And it is in fact true that most social reforms happen incrementally. We abolished hanging for crimes other than murder in 1823; we abolished it for the majority of murders in 1954; and stopped killing criminals altogether in 1965. We decrimalised (fine word) homosexuality in 1967, but equal marriage didn't arrive until 2014. We banned corporal punishment in schools in 1983; Scotland and Wales banned all forms of smacking in 2020 and 2023, and its only a matter of time before England follows suit.

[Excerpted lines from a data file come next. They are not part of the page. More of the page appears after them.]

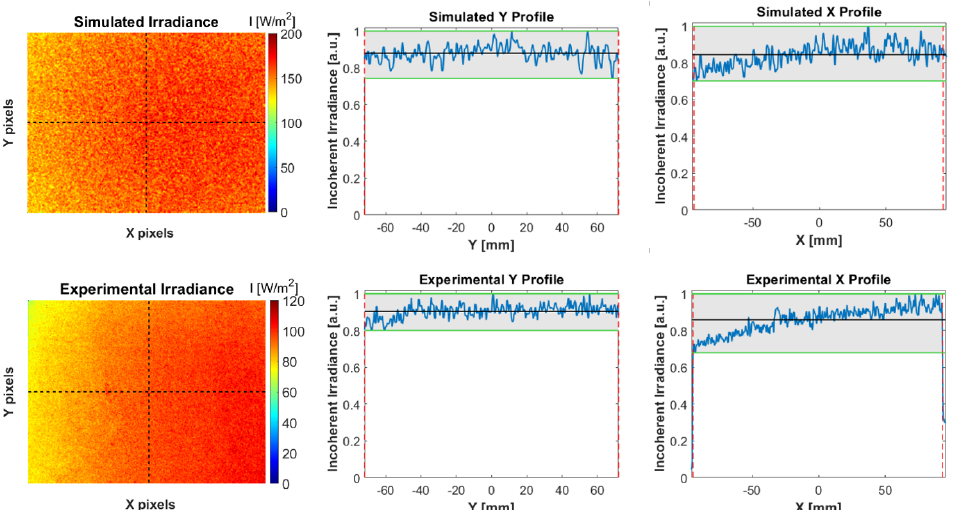
Figure 4. Intensity profiles at the target plane. On top, the ZEMAX simulations under conditions mimicking the experimental setup: d ≈ 1 m from the back vertex of the condenser, 191 mm × 144 mm field of view (FOV), 656 × 498 pixels, 5 × 10 7 analysis rays. On the bottom, the experimental results obtained with a spatially and spectrally uniform target. The decreasing irradiance along the horizontal (X) direction of the FOV was a result of the 15 ◦ tilt between LED and imaging system. Noise in the top-hat section of the simulated profiles was a consequence of discrete ray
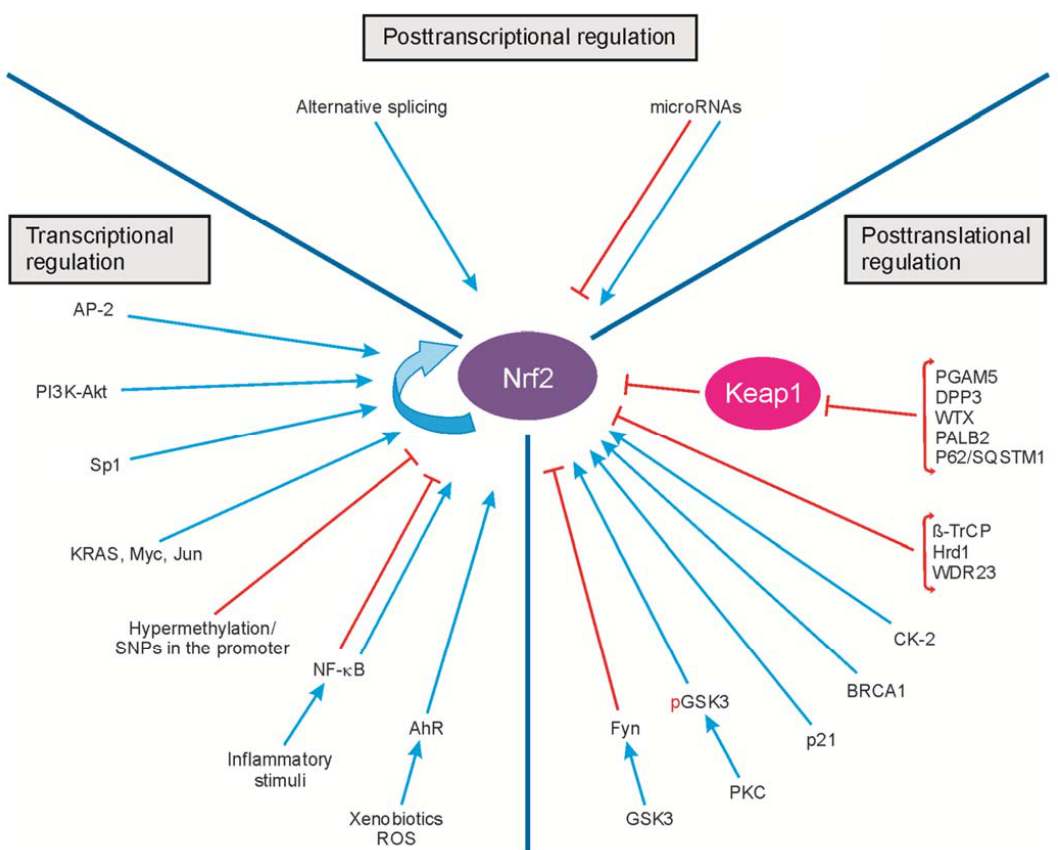
Figure 2. Transcriptional, posttranscriptional and posttranslational regulation of Nrf2 activity. The transcription of Nr2 is regulated by the transcription factors, oncogenes (KRAS, Myc, Jun) and modifications of the Nrf2 promoter (hypermethylation or SNPs). Posttranscriptional regulation includes alternative splicing and microRNA binding. The posttranslational control of Nrf2 activity results from protein modifications, protein degradation and protein–protein interactions. Arrows and blunt ends indicate activation and inhibition, respectively. ROS, reactive oxygen species; SNPs, single nucleotide polymorphisms; Akt, serine / threonine - protein kinase; BRCA1, breast cancer susceptibility 1; PI3K, phosphoinositide 3-kinase; NF- κ B, nuclear factor- κ B; AhR, aryl hydrocarbon receptor; Fyn, tyrosine-protein kinase Fyn; GSK-3, glycogen synthase kinase-3; pGSK-3, phosphorylated glycogen synthase kinase-3; KRAS, GTPase KRas; Myc, Myc proto-oncogene protein; J un, transcription factor AP-1; AP-2, activating enhancer-binding protein 2; Sp1, specificity protein 1; PKC, protein kinase C; CK-2, casein kinase 2; β -TrCP, β -transducin repeat-containing protein; Hrd1, HMG-CoA reductase degradation 1; WDR23, WD-repeat protein 23; PGAM5, phosphoglycerate mutase 5; DPP3, dipeptidyl peptidase 3; WTX, Wilms tumor gene on the X chromosome; PALB2, partner and localizer of BRCA2; p21, cyclin-dependent kinase inhibitor 1; p62/SQSTM1, sequestosome 1. Figure adapted from [67].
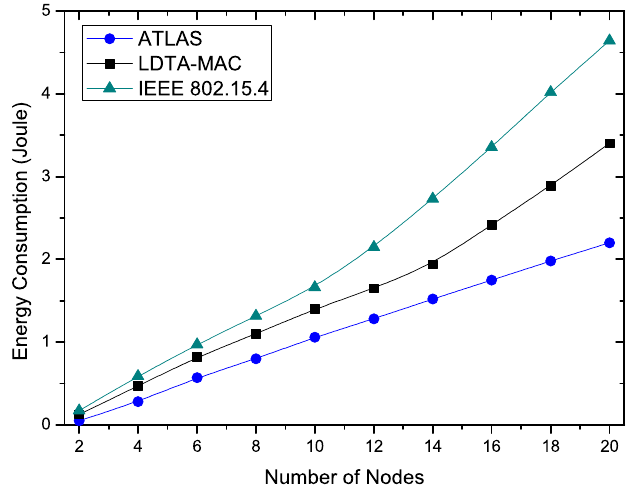
Figure 7. Average energy consumption over different number of nodes.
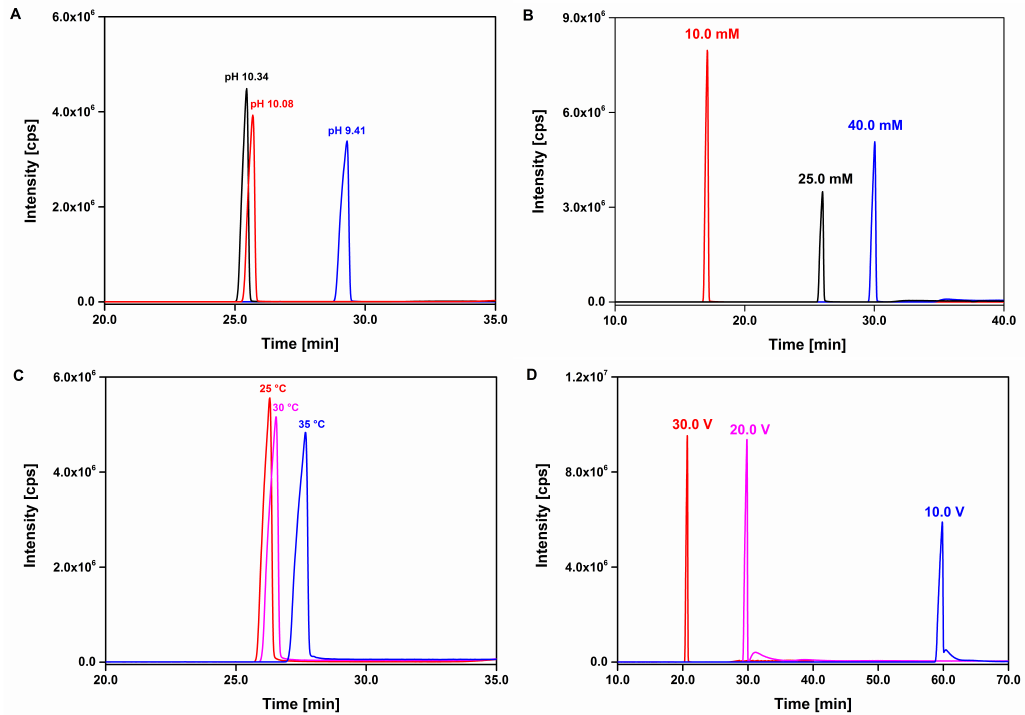
Figure 2. Electropherograms showing the TFSI − peak using an acetate buffer during method development: ( A ) measured at different pH values; ( B ) measured with different concentrations of the acetate buffer; ( C ) measured at different temperatures and ( D ) measured under different applied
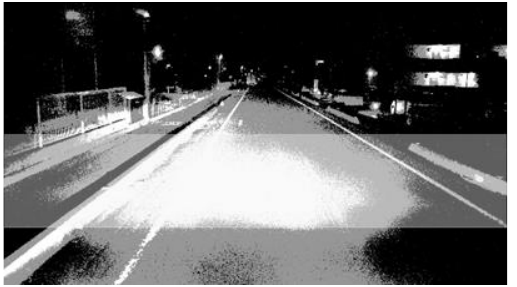
Figure 10 . Trimming range (without calibration).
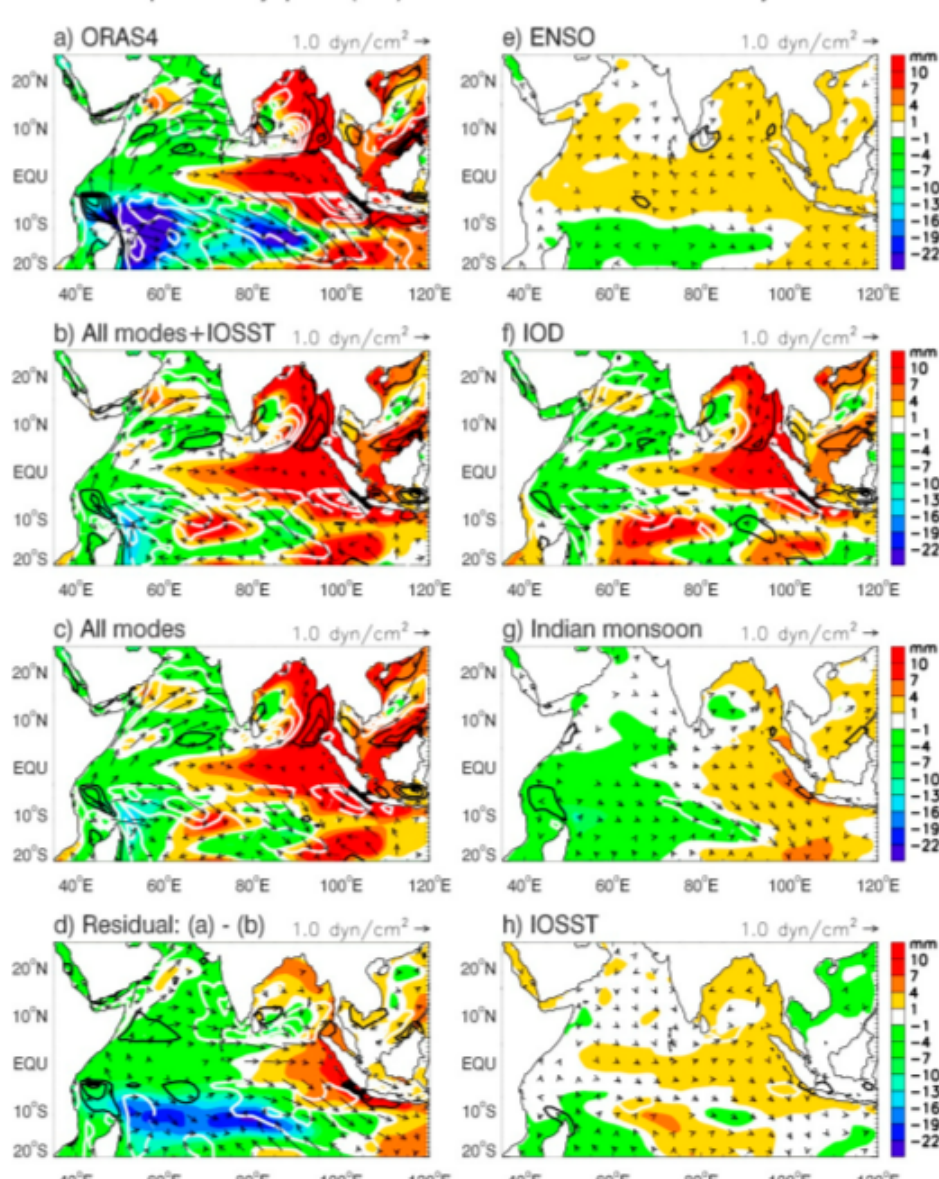
Figure 14. The composite analyses for the May–October mean, 8 year low-passed decadal SLA (color contours), the JRA55 surface wind stress (arrows; units: × 0.2 dyn cm − 2 ), and the Ekman pumping velocity, w e (line contours, positive (negative) values are in white (black), beginning at 1 ( − 1) with an interval of 2; zero contours are omitted; units: × 10 − 7 m s − 1 ), based on the years when the SLA values in the eastern Bay of Bengal (Reg. 4 of Figures 6–10) exceeded the +0.5 STD line shown in Figure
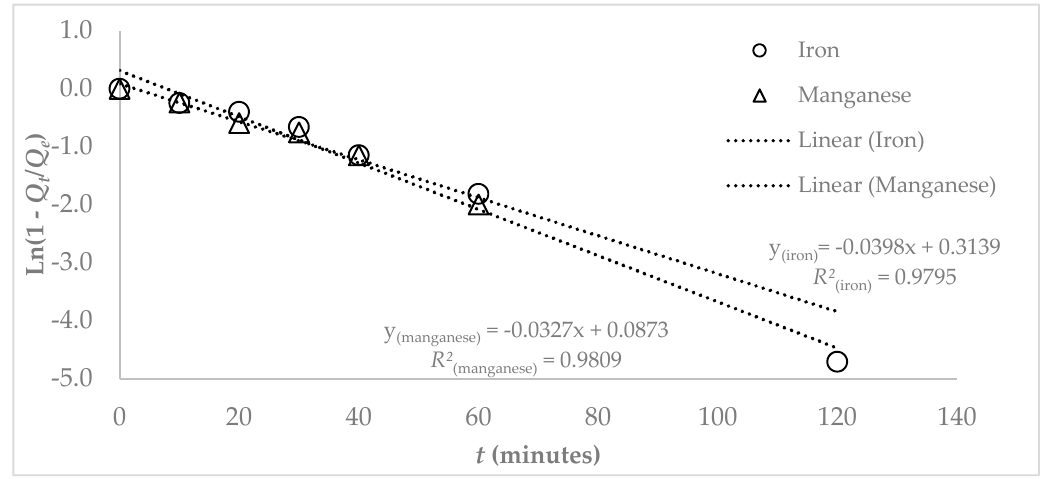
Figure 12. Intra-particle diffusion t 1/2 -dependence of iron and manganese adsorption capacity on to zeolite Y. Dashed lines indicate the linear fitting at intra-particle diffusion and equilibrium state regions. Initial Fe = 1.15 mg L − 1 ; Initial Mn = 1.61 mg L − 1 ; adsorbent dose = 2 g L − 1 , T = 25 °C; water pH = 6.5.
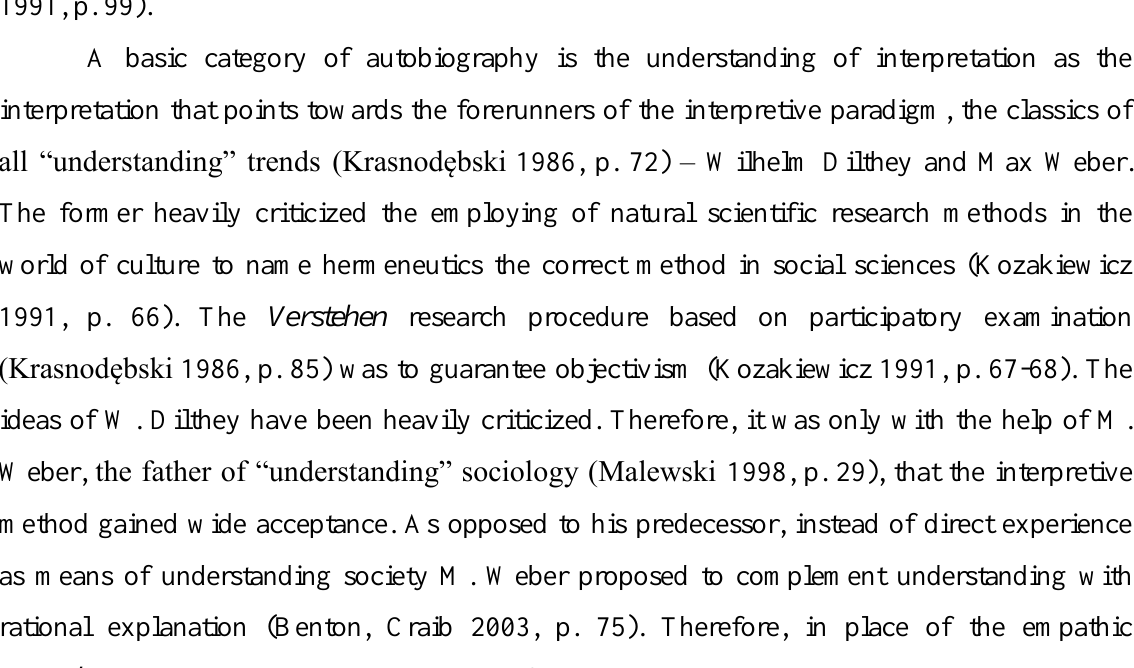
Fig. 3. Narrative-auto/biographical research; source: compiled by the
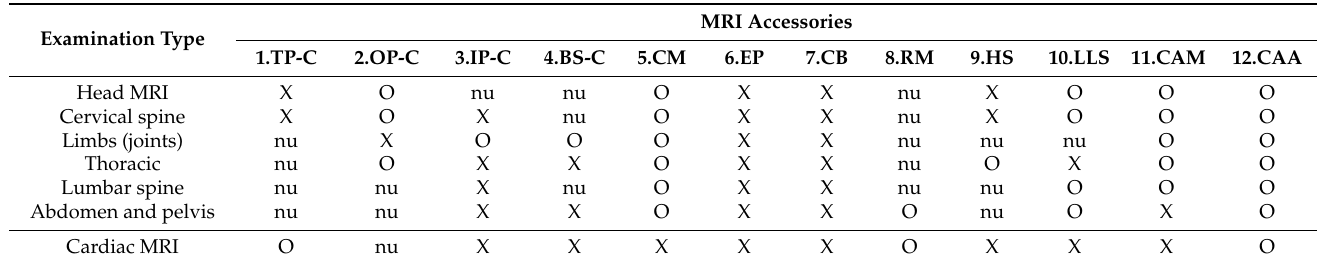
Table 2. Typical MRI accessories used for the most typical adult MRI diagnostic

So, in fact, yes: if we let doctors prescribe suicide pills to terminally ill people who positively want to end their lives, there is a distinct possibility that in a few years time Esther Rantzem or someone will say "Why aren't we prepared to do the same favour for people who are very old, people who are horribly disabled, people with incurable chronic clinical depression, people who have irrevocably besmirched their honour, people whose one true love has rejected them, people who don't much fancy the prospect of spending the next thirty years in jail, or for that matter people who just happen to be having a really bad morning."
And if you thank that outcome is undesirable, then surely it is better to not take the first step in the wrong direction?
I am very sorry for the twelve year old kids being sent to Tyburn for petty theft, but if we stop hanging children who steal pocket handkerchieves then in a couple of centuries we will probably stop hanging nurses who murder babies.
It's a slippery slope. Innit.
Which, I assume, is what some Roman Catholics clergy, at least, do actually want; and which would, as a matter of fact, be a relatively self-consistent position. It is very odd to have a law which says "It a serious criminal offence to help someone, or indeed to fail to prevent someone, from doing a thing which it is perfectly legal for them to do by themselves."
Granted that suicide is no crime, why do we need all these safeguards and doctors and committees? Won't there be something a little ghoulish about the spectacle of a late-stage cancer patient arguing before a judge that he's really does want to cash in his chips and at time and place of his choosing? Wouldn't it have been perfectly logical in 1962 to have fully legalised suicide and made suitable tablets available in chemist shops for anyone who chose to purchase them? Or, failing that, provide walk-in suicide clinics for people who wanted to avail themselves of their services?
And doubtless, the free availability of death drugs on demand would be rolled out in conjunction with lots of help and advise and psychological treatment for people in desperate situations who aren't ready to end it all; in the same way that when we legalise heroin drugs, we'll put lots of resources into medical and psychological assistance for people who want to come off it or not get on it in the first place.
But rather than howling that the state is going to start killing people, couldn't we reasonably ask what possible business of the state's it is to try to stop people from killing themselves if that is what they really want?